I've used this stove several times, including a couple times while hiking, and I have to say that it works pretty well. The cooking pot/cup is quite large, but my meals are quite large.

Hydration System
Two 25oz Nalgene Bottles
Sawyer Gravity Filter clean water bladder.

For daily hiking purposes I'll be using the nalgene bottles. The bladder will be more useful for camp and its various needs.

Water Purification:
Sawyer Gravity Filter

Logistics and Navigation:
AWOL's AT Guide
Suunto Core Watch

Moto X Phone
Radio/Charger/Flashlight Combo device
Portable Charger Stick
Charger Cord

My phone will double at times as a book, as I can use my Kindle app.

Hygiene/First Aid
Biodegradable Soap
First Aid Kit (with the usual stuff)
Generic Tylenol PM
Camp Towel
Insect Repellent

Nothing too exceptional here. The hiker's "Vitamin I" is off the table because of some kidney issues I had back when I got pneumonia. Instead my liver will be taking one for the team with Vitamin "T".

Not included are a razor and shaving cream, which will not be traveling with me, although they will have their own trip in our bounce box, going from post office to post office.

Luxury Items
Trail Journal
GoPro Hero 4 (with protective case)
Plastic Protective Wallet

I won the GoPro at a Christmas Party raffle at work, and you better believe it's getting used. Although I'll be updating this blog frequently (as well as Facebook and Twitter), my Trail Journal will still be kept the old fashioned way by pen and paper. Not sure how often I'll need the ear buds on the trail, but they'll come in handy in town and in the tent/shelter.

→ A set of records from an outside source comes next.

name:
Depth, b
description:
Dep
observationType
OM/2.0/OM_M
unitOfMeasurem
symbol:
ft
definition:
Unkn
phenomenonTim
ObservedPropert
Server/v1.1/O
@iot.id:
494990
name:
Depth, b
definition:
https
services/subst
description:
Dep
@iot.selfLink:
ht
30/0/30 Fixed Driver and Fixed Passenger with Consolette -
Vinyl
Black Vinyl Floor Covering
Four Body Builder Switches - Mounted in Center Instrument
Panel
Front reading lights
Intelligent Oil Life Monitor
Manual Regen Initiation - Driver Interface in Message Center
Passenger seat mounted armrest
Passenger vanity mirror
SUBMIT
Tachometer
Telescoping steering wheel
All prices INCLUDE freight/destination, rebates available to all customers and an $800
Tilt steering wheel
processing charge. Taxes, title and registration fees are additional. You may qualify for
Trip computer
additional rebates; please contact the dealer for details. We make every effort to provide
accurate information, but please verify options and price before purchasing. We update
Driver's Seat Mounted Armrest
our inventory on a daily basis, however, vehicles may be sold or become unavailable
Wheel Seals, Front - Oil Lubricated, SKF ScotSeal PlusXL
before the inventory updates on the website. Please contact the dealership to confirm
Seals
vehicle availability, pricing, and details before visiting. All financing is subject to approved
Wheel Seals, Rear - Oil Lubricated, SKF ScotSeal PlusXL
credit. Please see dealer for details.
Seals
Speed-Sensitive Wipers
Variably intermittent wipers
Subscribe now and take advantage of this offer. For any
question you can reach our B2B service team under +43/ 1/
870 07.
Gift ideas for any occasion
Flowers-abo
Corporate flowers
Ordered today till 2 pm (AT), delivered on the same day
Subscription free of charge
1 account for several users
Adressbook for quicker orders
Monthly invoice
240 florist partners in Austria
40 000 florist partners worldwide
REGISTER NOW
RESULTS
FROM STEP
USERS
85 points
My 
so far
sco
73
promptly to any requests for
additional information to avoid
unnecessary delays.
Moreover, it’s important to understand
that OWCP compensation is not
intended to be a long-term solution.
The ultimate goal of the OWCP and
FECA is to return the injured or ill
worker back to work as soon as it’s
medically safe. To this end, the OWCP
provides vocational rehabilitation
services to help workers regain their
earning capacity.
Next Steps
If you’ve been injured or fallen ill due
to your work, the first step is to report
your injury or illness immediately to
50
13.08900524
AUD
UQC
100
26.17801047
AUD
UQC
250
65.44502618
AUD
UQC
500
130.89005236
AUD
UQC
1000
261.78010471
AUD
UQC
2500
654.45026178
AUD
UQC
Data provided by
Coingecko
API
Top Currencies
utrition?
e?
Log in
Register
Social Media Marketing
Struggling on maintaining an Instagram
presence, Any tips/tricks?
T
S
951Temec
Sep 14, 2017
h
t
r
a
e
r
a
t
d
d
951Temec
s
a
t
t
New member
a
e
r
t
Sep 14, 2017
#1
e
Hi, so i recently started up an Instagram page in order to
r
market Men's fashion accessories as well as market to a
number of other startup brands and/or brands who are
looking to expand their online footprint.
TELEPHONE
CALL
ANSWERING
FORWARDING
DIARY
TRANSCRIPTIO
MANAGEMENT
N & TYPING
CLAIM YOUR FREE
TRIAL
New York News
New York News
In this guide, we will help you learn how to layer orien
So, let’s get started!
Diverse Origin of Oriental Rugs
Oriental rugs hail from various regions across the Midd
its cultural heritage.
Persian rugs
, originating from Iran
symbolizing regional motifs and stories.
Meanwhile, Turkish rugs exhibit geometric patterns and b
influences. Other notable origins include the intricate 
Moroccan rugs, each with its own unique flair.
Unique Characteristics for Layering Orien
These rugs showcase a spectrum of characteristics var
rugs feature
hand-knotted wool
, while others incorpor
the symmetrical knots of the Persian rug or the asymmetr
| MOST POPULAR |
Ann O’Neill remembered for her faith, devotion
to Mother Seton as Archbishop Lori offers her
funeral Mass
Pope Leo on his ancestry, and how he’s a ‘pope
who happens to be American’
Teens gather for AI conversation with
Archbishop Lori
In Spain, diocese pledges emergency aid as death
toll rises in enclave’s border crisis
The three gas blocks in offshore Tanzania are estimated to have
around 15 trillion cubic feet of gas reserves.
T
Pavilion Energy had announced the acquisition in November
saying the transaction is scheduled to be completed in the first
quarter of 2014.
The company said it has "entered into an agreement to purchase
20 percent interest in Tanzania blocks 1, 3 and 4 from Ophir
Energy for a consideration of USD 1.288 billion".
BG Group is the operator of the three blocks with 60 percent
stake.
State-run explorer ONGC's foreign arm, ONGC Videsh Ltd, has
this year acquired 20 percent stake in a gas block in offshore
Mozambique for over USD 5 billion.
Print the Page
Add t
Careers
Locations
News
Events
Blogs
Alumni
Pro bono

Of course, the one thing I haven't discussed is my food. It's the heaviest category in this list. My main food is going to be oatmeal, quinoa, and macaroni, with tuna, peanut butter, nuts, and various sundry snacks filling out the roster.We'll also have jerky and dried fruits courtesy of my evaporator to enjoy at various times during our hike.

The last weigh-in I did with my pack came in at about ~47 pounds. With some omissions of a couple unnecessary items that were taking up some weight, and a trimming of a few things from my food bag, it's probably closer to between 40 and 45 pounds now. Truth is there isn't much I can do about it. My clothing, even though a lot of it is fairly light, is still heavier than most. I have to take more food to keep a minimal effective calorie intake, and the extra material for the larger pack, sleeping bag, and sleeping pad do add some weight. I think the weight is pretty manageable, but as I make my way north, I anticipate figuring out ways to cut down on some of that.